DHS IT procurement now marches in step

$45 billion Eagle contract award to consolidate IT services purchasing

By Wilson P. Dizard III, GCN Staff

The gears of IT procurement at the Homeland Security Department appear set at last to mesh with the vision of consolidated operations. DHS last week launched a series of IT contracts under the Eagle project that are set to cover most of its technology service needs and could reach a cap of $45 billion over at least five years.

The department has notified 25 winning bidders in the “unrestricted track” part of the Eagle IT acquisition project, which was open to large businesses, that they would be able to seek work via task orders issued under the procurement as of last week.

DHS has pledged to issue comparable contracts to small-business bidders around July 31, the department said when it announced the large business winners.

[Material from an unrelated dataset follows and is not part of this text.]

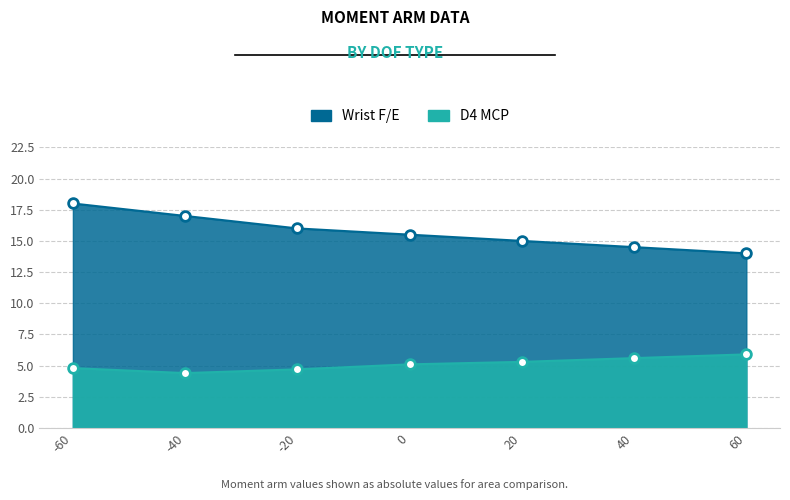

The value of D4 MCP at -60 is 2.8. True or false?

False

The contract’s full name is Enterprise Acquisition Gateway for Leading Edge solutions.

A department spokesman said DHS would announce the winners of the indefinite-delivery, indefinite-quantity contracts on June 29.

But companies in the homeland security IT market were abuzz with news of the new contracts, which pave a path to bid on as much as three-quarters of the department’s total annual technology spending of about $6 billion. The initial contracts run for a period of five years and may be renewed. Total spending under the project could reach a cap of $45 billion.

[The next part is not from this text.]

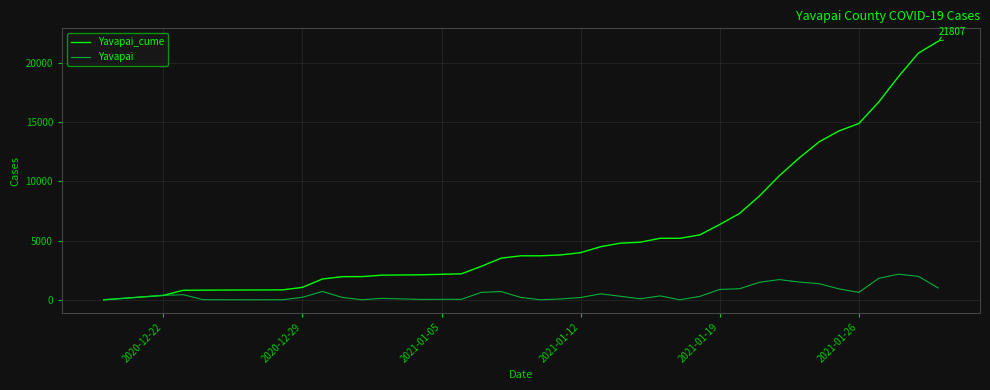

Which series has the widest spread of values?

Yavapai_cume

The Eagle contracts would achieve a goal DHS has sought for years: consolidating as much of its IT purchasing as possible. DHS has tried twice before, with the scuttled Spirit acquisition project and another, less defined procurement plan shaped by former CIO Steve Cooper.

However, the Eagle contract awards did not meet with approval in all quarters.

Rep. Bennie Thompson (D-Miss.) said in a statement, “The extremely large amount of money involved with these contracts, partnered with lack of oversight and general quality control, is a prescription for more waste, fraud and abuse.” Thompson is the ranking Democrat on the House Homeland Security Committee. DHS made the awards in five categories:
  • 1. Infrastructure engineering design, development, implementation and integration
  • 2. Operations and maintenance
  • 3. Independent test, validation, verification and evaluation
  • 4. Software development
  • 5. Management support services.
Vendor executives noted that a typical project task order might cross two or more categories.